- Theosophical Society in America Headquarters
- U.S. National Register of Historic Places
- Location: 1926 North Main Street, Wheaton, Illinois
- Area: 10 acres (4.0 ha)
- NRHP reference No.: 100011694
- Added to NRHP: April 15, 2025

= Olcott Estate =

Olcott Estate is the administrative headquarters of the Theosophical Society in America. Its education department conducts on-site courses, seminars, workshops, and lectures for members and the public. The estate, located in Wheaton, Illinois, has landscaping and architecture on Theosophical themes, and is listed on the National Register of Historic Places.

==History==
For the first fifty years of its history, the Society had its headquarters in various locations, according to the residence of its national presidents. In the mid-1920s, while L. W. Rogers was president of the American Section, the Wheaton site was selected. The property was purchased and continues to be maintained through the dues and gifts of members. In 1926 the cornerstone of the main building was laid by Annie Besant, second international President of the Society. This building was first occupied in 1927, and since that time has continued as the center of Theosophical work in the United States.

Olcott Estate derives its name from original society president, Colonel Henry Steel Olcott, who formed the society in 1875. During the society's annual convention of 1932, members celebrated the centenary of Colonel Olcott's birth by naming the headquarters campus after him. President Sidney A. Cook referred to the estate as "Olcott" in his annual report. For many years postal mail was delivered to "Olcott, Wheaton, Illinois."

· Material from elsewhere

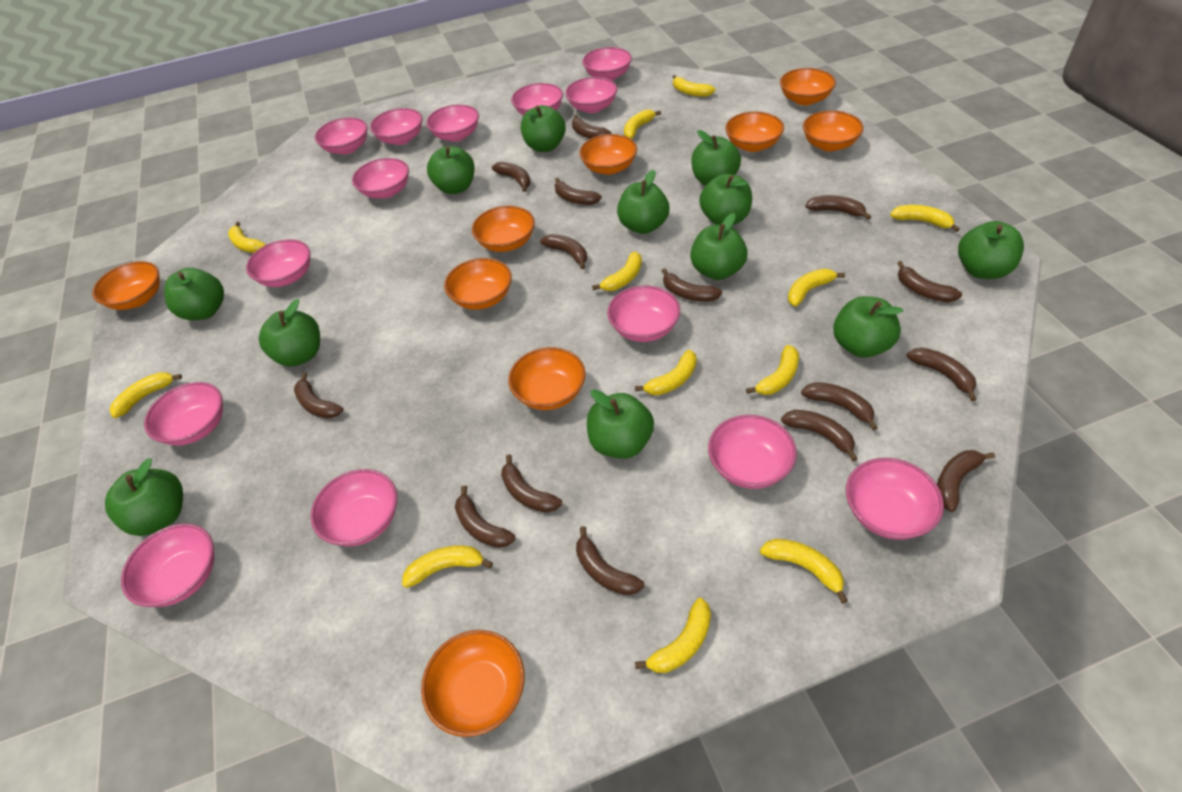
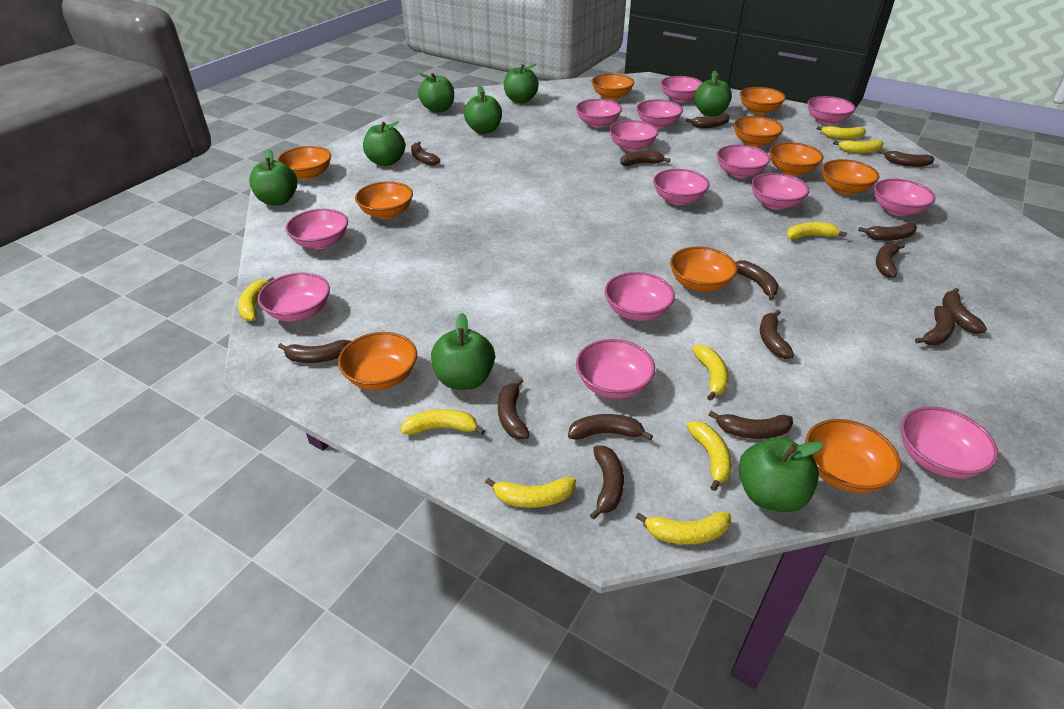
green apple: [105,458,183,536] [164,268,224,320] [259,299,320,367] [427,146,474,194] [521,105,566,152] [587,389,654,459] [617,170,669,234] [690,213,748,280] [691,130,741,185] [699,174,752,225] [833,296,904,358] [958,221,1024,279] = 12 -> [249,150,297,206] [363,121,405,166] [418,73,454,113] [431,313,495,390] [464,86,502,134] [504,64,539,103] [694,71,732,116] [739,437,823,512] = 8
orange bowl: [92,261,160,310] [421,630,525,737] [444,258,512,310] [472,206,535,252] [508,347,586,410] [579,134,637,175] [725,112,784,152] [780,68,836,105] [803,110,864,151] = 9 -> [277,146,331,180] [338,332,417,390] [355,181,413,219] [592,74,634,100] [670,247,738,292] [733,116,783,147] [740,87,786,114] [769,142,823,176] [805,419,901,493] [822,159,879,194] = 10
yellow banana: [109,372,182,418] [228,222,266,253] [402,546,493,588] [592,252,642,291] [624,109,661,139] [635,350,697,395] [635,598,711,673] [673,75,715,97] [746,345,799,395] [760,539,848,604] [788,269,845,307] [890,205,960,232] = 12 -> [238,277,274,321] [400,409,485,435] [485,477,576,508] [635,512,731,544] [687,421,732,491] [693,345,729,401] [787,222,847,240] [817,126,866,139] [833,140,884,153] = 9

==Theosophical Society use==
The main structure at Olcott is called the L. W. Rogers Building in honor of the national president in whose administration it was constructed. It looks out over a wide sweep of lawn toward the Main Street entrance gate, which has welcomed members and visitors since 1940. Designed by the eminent American architect, writer, and Theosophist Claude Fayette Bragdon, the gate's pillars are capped by two of the five Platonic solids, symbolizing the order inherent in the universe. Many events held by the Society are held at Olcott Mansion, and the publishers of Quest magazine have their main offices at Olcott Mansion as well.

==Education use==
Olcott provides a summer school for members in conjunction with the Society’s Annual Meeting, usually in July, at which prominent Theosophical students gather to learn from one another. A number of these programs have been recorded and are posted online for free listening. The Theosophical Society Department of Education also provides online courses as well as traditional correspondence courses. The L. W. Rogers Building houses the Henry S. Olcott Memorial Library, which contains more than 18,000 titles of books, periodicals, and audio and video cassettes. The library is popular with students and inquirers who come to browse or to borrow from its extensive collection of philosophical and religious literature, rare books and archives.

==Location==
Olcott is located in Wheaton, IL, near the Billy Graham Center, a major Evangelical Christian organization and Cantigny Park. Many local college students utilize the Olcott Library, including students from nearby Wheaton College, DePaul University, North Central College, and the College of DuPage.